Tonight you are playing in Bogotá. What are you hoping to achieve by sharing this music here?
Well, we have a strong network, and we’ve had many opportunities to perform in various countries in Europe. So we know how it is to be confronted to an audience that is not used to this music like audiences at home. In the same way, we would like to give all people who are coming to see us tonight the best of ourselves, which is happiness. And we want to share all this love that we brought from our home with the people of Bogotá, and with the people of Medellín who came up here tonight, and of course with the people from the Choco who always follow us, and with people from all over the country!
What is music to you?
For us, the chirimia music represents everything. It represents the greatest challenge we are taking in our lives: we are leaving our jobs to make it our profession. Therefore it represents the hope to bring Choco’s music at a professional level, and to make it known all over the world. Chirimia music is a place where we can rest, and at the same time it is a battlefield where we have to fight all the time to be able to move forward.
How do you envision the future of chirimia?
In the greatest scenario, I envision chirimia performed all over the world, on the biggest musical platforms! I hope it will take advantage of this phenomenon that is happening in the world, crossing all borders, breaking all language barriers, transcending all religions, all political beliefs. I envision chirimia becoming a universal language. I see it as an actor of the big scenario of the world.
Are you playing chirimia in the very traditional way, or are you making it evolve?
Well, I have a lot of respect for chirimia. I don’t like talking about “fusion music”, because really what we want to do is perpetuating the music in its original form. But what we do is interpreting it and integrating our own feeling in it, and this makes it seen as a sort of fusion. What’s happening is that we are taking traditional music to a form conceived so that the entire world appreciates it. To do this we had to research a lot on how we could make it “evolve”, if we can really use this word.
How do audiences receive your music?
The audience got hooked!

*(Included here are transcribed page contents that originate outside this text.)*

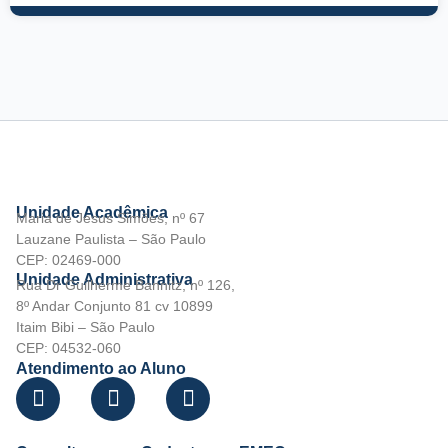
Unidade Acadêmica
Maria de Jesus Simões, nº 67
Lauzane Paulista – São Paulo
CEP: 02469-000
Unidade Administrativa
Rua Dr Guilherme Bannitz, nº 126,
8º Andar Conjunto 81 cv 10899
Itaim Bibi – São Paulo
CEP: 04532-060
Atendimento ao Aluno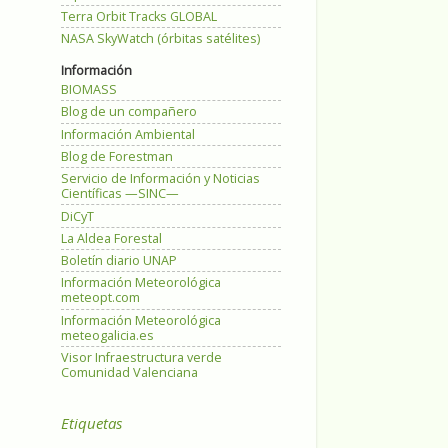
Terra Orbit Tracks GLOBAL
NASA SkyWatch (órbitas satélites)
Información
BIOMASS
Blog de un compañero
Información Ambiental
Blog de Forestman
Servicio de Información y Noticias
Científicas —SINC—
DiCyT
La Aldea Forestal
Boletín diario UNAP
Información Meteorológica
meteopt.com
Información Meteorológica
meteogalicia.es
Visor Infraestructura verde
Comunidad Valenciana
Etiquetas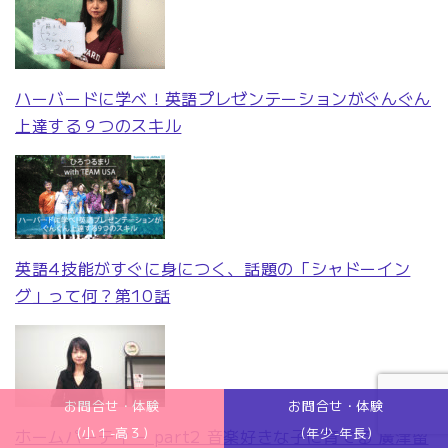
ハーバードに学べ！英語プレゼンテーションがぐんぐん
上達する９つのスキル
英語4技能がすぐに身につく、話題の「シャドーイン
グ」って何？第10話
お問合せ・体験
お問合せ・体験
(小１-高３)
(年少-年長)
ホームパーティー part2 音楽好きな子に育てる 廣津留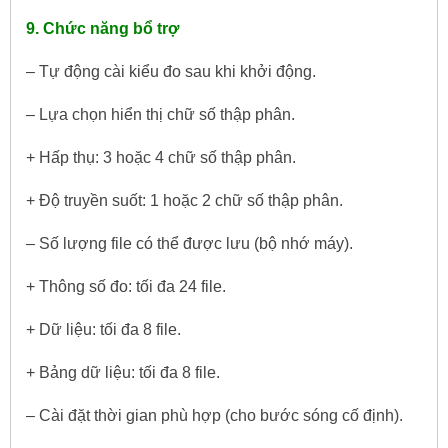
9. Chức năng bổ trợ
– Tự động cài kiểu đo sau khi khởi động.
– Lựa chọn hiển thị chữ số thập phân.
+ Hấp thụ: 3 hoặc 4 chữ số thập phân.
+ Độ truyền suốt: 1 hoặc 2 chữ số thập phân.
– Số lượng file có thể được lưu (bộ nhớ máy).
+ Thông số đo: tối đa 24 file.
+ Dữ liệu: tối đa 8 file.
+ Bảng dữ liệu: tối đa 8 file.
– Cài đặt thời gian phù hợp (cho bước sóng cố định).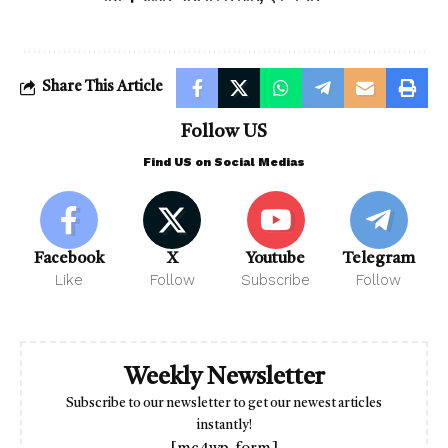
Share This Article
Follow US
Find US on Social Medias
Facebook
X
Youtube
Telegram
Like
Follow
Subscribe
Follow
Weekly Newsletter
Subscribe to our newsletter to get our newest articles
instantly!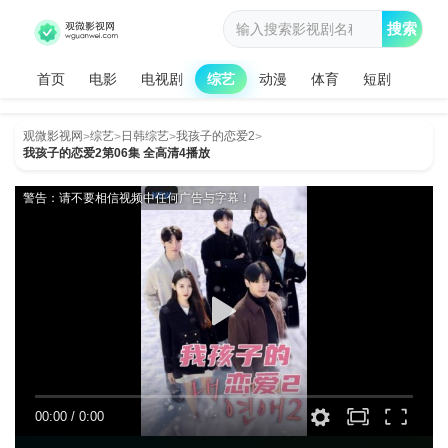
搜索
首页
电影
电视剧
综艺
动漫
体育
短剧
观微影视网
综艺
日韩综艺
我孩子的恋爱2
>
>
>
>
我孩子的恋爱2第06集 全高清4播放
警告：请不要相信视频中任何广告与字幕！
00:00
/
0:00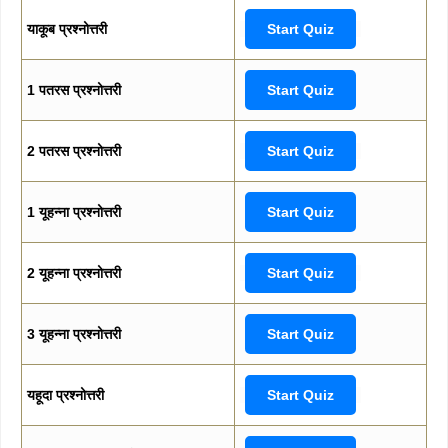
याकूब प्रश्नोत्तरी
Start Quiz
1 पतरस प्रश्नोत्तरी
Start Quiz
2 पतरस प्रश्नोत्तरी
Start Quiz
1 यूहन्ना प्रश्नोत्तरी
Start Quiz
2 यूहन्ना प्रश्नोत्तरी
Start Quiz
3 यूहन्ना प्रश्नोत्तरी
Start Quiz
यहूदा प्रश्नोत्तरी
Start Quiz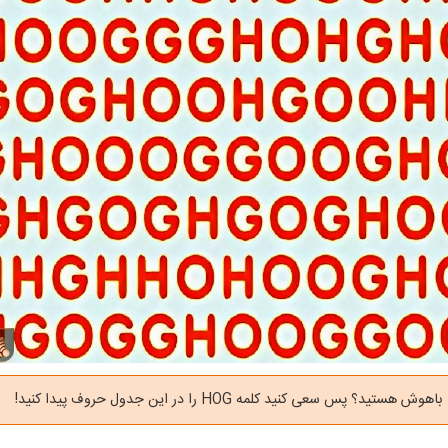
هستید؟ پس سعی کنید کلمه HOG را در این جدول حروف پیدا کنید!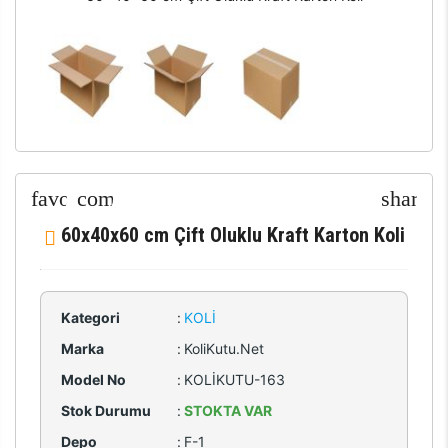
60x40x60 cm Çift Oluklu Kraft Karton Koli
Kategori
:
KOLI
Marka
:
KoliKutu.Net
Model No
:
KOLİKUTU-163
Stok Durumu
:
STOKTA VAR
Depo
:
F-1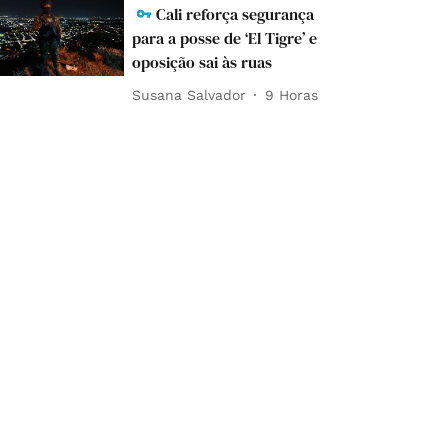
Cali reforça segurança
para a posse de ‘El Tigre’ e
oposição sai às ruas
Susana Salvador
9 Horas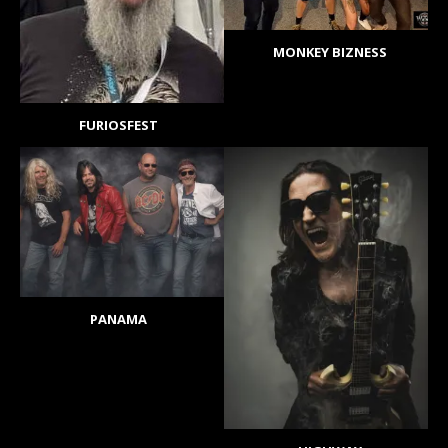
MONKEY BIZNESS
FURIOSFEST
PANAMA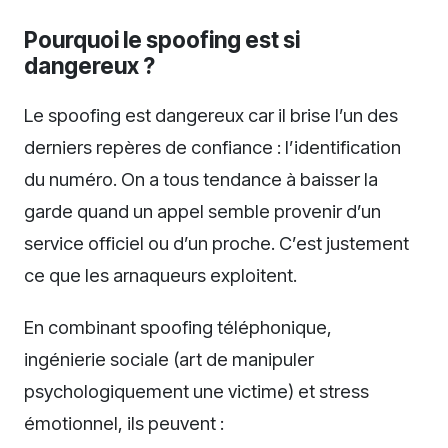
Pourquoi le spoofing est si
dangereux ?
Le spoofing est dangereux car il brise l’un des
derniers repères de confiance : l’identification
du numéro. On a tous tendance à baisser la
garde quand un appel semble provenir d’un
service officiel ou d’un proche. C’est justement
ce que les arnaqueurs exploitent.
En combinant spoofing téléphonique,
ingénierie sociale (art de manipuler
psychologiquement une victime) et stress
émotionnel, ils peuvent :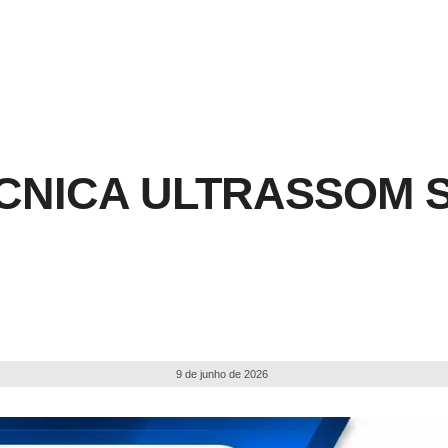
CNICA ULTRASSOM S
9 de junho de 2026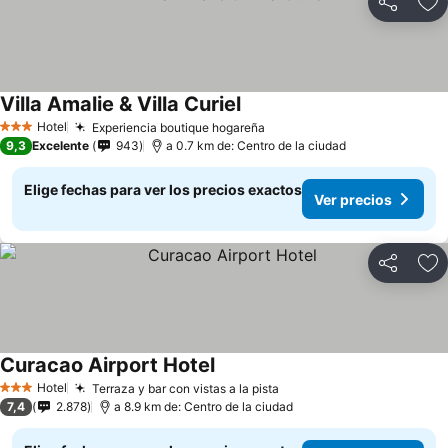
Compartir
Ag
Villa Amalie & Villa Curiel
Ver precios
Hotel
Experiencia boutique hogareña
Ver precios
3 Estrellas
9,3
Excelente
943
a 0.7 km de: Centro de la ciudad
Elige fechas para ver los precios exactos
Ver precios
Compartir
Ag
Curacao Airport Hotel
Ver precios
Hotel
Terraza y bar con vistas a la pista
Ver precios
3 Estrellas
7,4
2.878
a 8.9 km de: Centro de la ciudad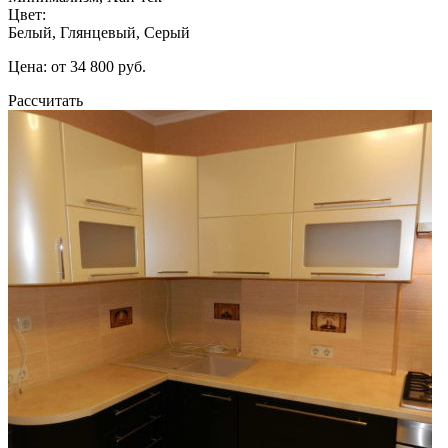
Цвет:
Белый, Глянцевый, Серый
Цена: от 34 800 руб.
Рассчитать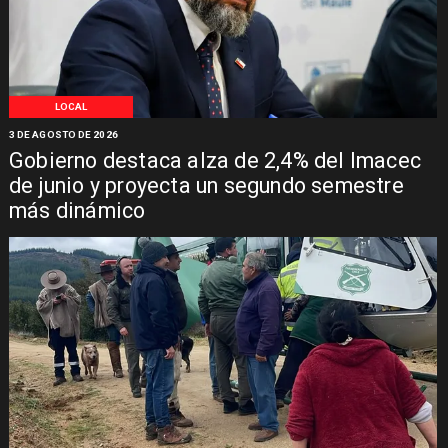
LOCAL
3 DE AGOSTO DE 2026
Gobierno destaca alza de 2,4% del Imacec
de junio y proyecta un segundo semestre
más dinámico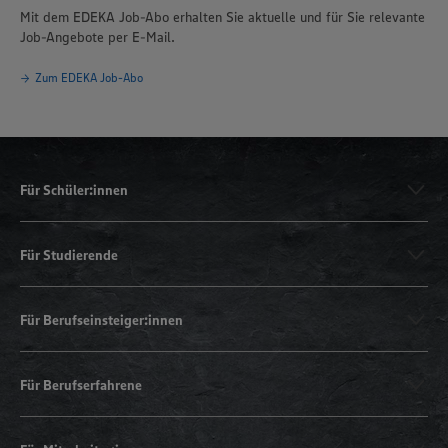
Mit dem EDEKA Job-Abo erhalten Sie aktuelle und für Sie relevante
Job-Angebote per E-Mail.
Zum EDEKA Job-Abo
Für Schüler:innen
Für Studierende
Für Berufseinsteiger:innen
Für Berufserfahrene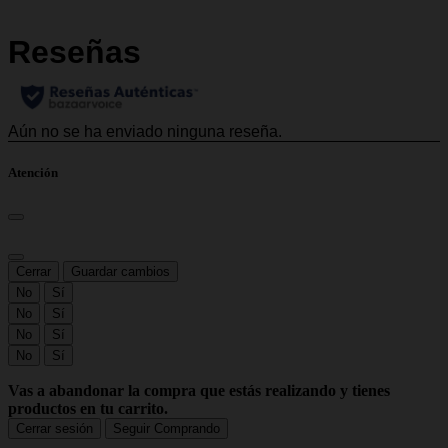
Atención
Cerrar
Guardar cambios
No
Sí
No
Sí
No
Sí
No
Sí
Vas a abandonar la compra que estás realizando y tienes
productos en tu carrito.
Cerrar sesión
Seguir Comprando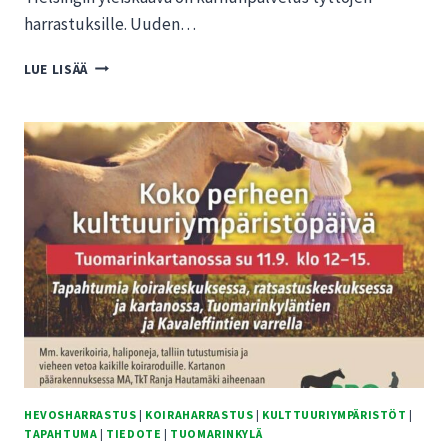
harrastuksille. Uuden…
HENRIK
LUE LISÄÄ
NYHOLM:
HELSINGIN
YLEISKAAVA
ON
KARHUNPALVELUS
TYTTÖJEN
HARRASTUKSILLE
HEVOSHARRASTUS
|
KOIRAHARRASTUS
|
KULTTUURIYMPÄRISTÖT
|
TAPAHTUMA
|
TIEDOTE
|
TUOMARINKYLÄ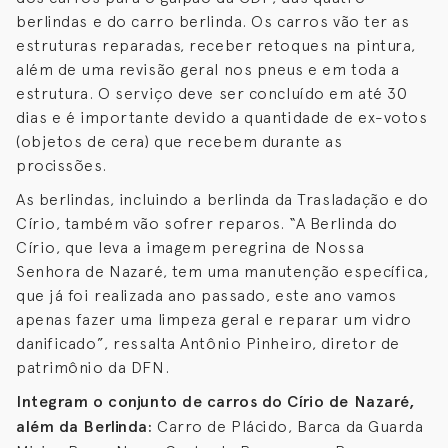
berlindas e do carro berlinda. Os carros vão ter as
estruturas reparadas, receber retoques na pintura,
além de uma revisão geral nos pneus e em toda a
estrutura. O serviço deve ser concluído em até 30
dias e é importante devido a quantidade de ex-votos
(objetos de cera) que recebem durante as
procissões.
As berlindas, incluindo a berlinda da Trasladação e do
Círio, também vão sofrer reparos. “A Berlinda do
Círio, que leva a imagem peregrina de Nossa
Senhora de Nazaré, tem uma manutenção específica,
que já foi realizada ano passado, este ano vamos
apenas fazer uma limpeza geral e reparar um vidro
danificado”, ressalta Antônio Pinheiro, diretor de
patrimônio da DFN.
Integram o conjunto de carros do Círio de Nazaré,
além da Berlinda:
Carro de Plácido, Barca da Guarda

Children like the modern aspect of it, and adults like the traditional aspect of it. Therefore we are making this connection between the tradition and the new, and we manage to have an audience made of all generations! We are not targeting any group of people. This is a journey through many different situations and attracting all generations together.
Do you have a message for the world?
Be aware that in Quibdó, in the Choco, in Colombia, there is a huge group of musicians who are fighting to continue their tradition and who are really eager for everyone to know it!